# CherryHead Nesting Right Now



## N2TORTS (Mar 31, 2014)

A little unusual for this gal....."dropping eggs at noon" .....




JD~


----------



## littleginsu (Mar 31, 2014)

Just had to get them off her.. ahem, chest! LOL


----------



## kathyth (Mar 31, 2014)

Very cool, Jeff! More for the incubator!


----------



## N2TORTS (Mar 31, 2014)

kathyth said:


> Very cool, Jeff! More for the incubator!



yes indeed just a couple in the cooker....you got to see first hand huh?....
Too bad Miss Vegas wasn't nesting yesterday ...interesting procedure indeed. :shy:




littleginsu said:


> Just had to get them off her.. ahem, chest! LOL



you could say that....and at noon no less?  ...Most of the time your RF's will be nesting in the late afternoon / evening time ....


----------



## kathyth (Mar 31, 2014)

I'm sure it is interesting!
Is this the heavy female I held?


----------



## N2TORTS (Mar 31, 2014)

Ok She finished up ////now for those who have never seen how stealthy tortoises can be in "hiding" their eggs.....check this out ~





















4 Nice BIG eggs .....


JD~:shy:




kathyth said:


> I'm sure it is interesting!
> Is this the heavy female I held?



No it wasn't Queen Liz' ... it was the other "High Domed" female that was cruising around....


----------



## Torts"R"Us (Mar 31, 2014)

Awesome , congrats Jeff .


----------



## shanu303 (Mar 31, 2014)

congrats


----------



## ben32hayt (Apr 5, 2014)

How often do you miss an egg when you are digging them out of the ground? Do you ever get hatchlings come straight from the ground without any incubation? 
Thanks, Ben


----------



## tortnmutt (Apr 5, 2014)

How long did it take for her to lay them? Do you have to check their enclosures everyday for overturned areas and see if you missed a tort laying?


----------



## N2TORTS (Apr 5, 2014)

ben32hayt said:


> How often do you miss an egg when you are digging them out of the ground? Do you ever get hatchlings come straight from the ground without any incubation?
> Thanks, Ben



Ben ....when I know for sure the location (usually take a pic of female nesting as well- for record keeping) 100% retrieval on all the eggs. Now the trick is not to break any while digging them up. RF's do not have clutches the size of Leo's or sullies, so one could expect 2-4 eggs as the norm, although I have larger females that lay in the 7-10 range. For the most part it's amazing how a tortoise can excavate a "certain nest hole" and mostly intact ,like if you dug it out round with a spade shovel, and then compact the dirt when done as well as camouflage it. Where I live it is possible depending on the time of the year that the eggs where laid and expected hatch date...(also species type) but for myself not yet in the way of tortoise eggs.(only turtle eggs). 

JD~




tortnmutt said:


> How long did it take for her to lay them? Do you have to check their enclosures everyday for overturned areas and see if you missed a tort laying?

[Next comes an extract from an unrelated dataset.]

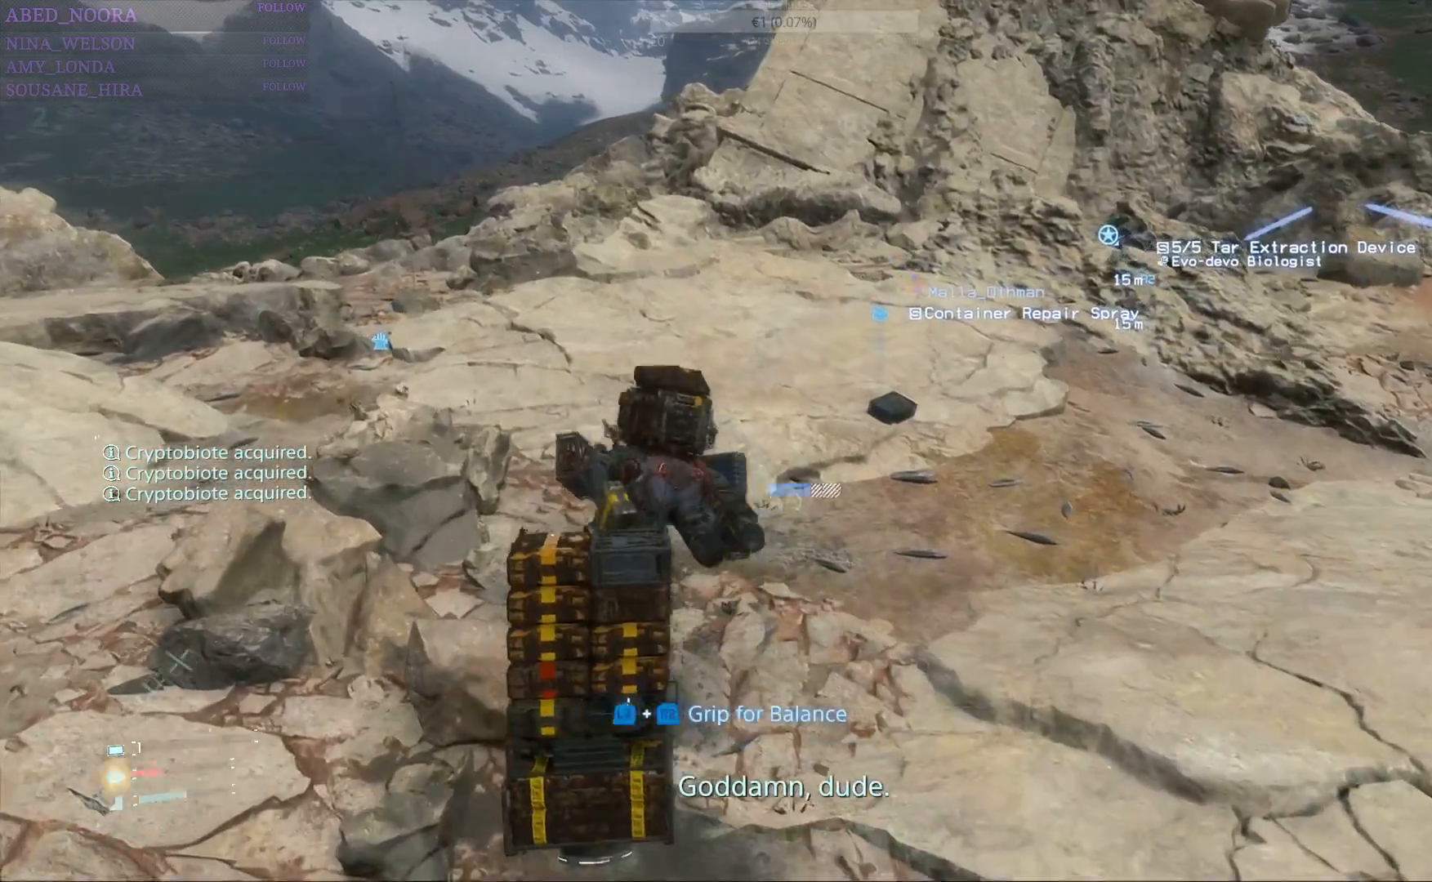
{"buttons": ["L2", "R2"], "left_stick": "up-left", "right_stick": "center", "events": [[283, "right_stick", "down-left"], [433, "right_stick", "center"], [500, "left_stick", "up-left"]]}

Females can take anywhere from 3-6 hours even longer to nest and lay eggs. My tortoises are kept outside year round as well as having a " hut" which includes nesting areas (aka deeper substrate). All the females have chosen to lay at one time or another to lay within the hut and or outside. The idealism is getting to know your tortoise's red flags prior to nesting. This can and does help in catching them in action. Of course lets not forget the actual time a person can spend with their tortoises to whiteness these habits. Once in a blue moon I might look / overturn a certain area to check for eggs, but usually about 95% spot on in catching them in "action". In the last 5 years or so ...I have missed 2-3 clutches . 
JD~:shy:


----------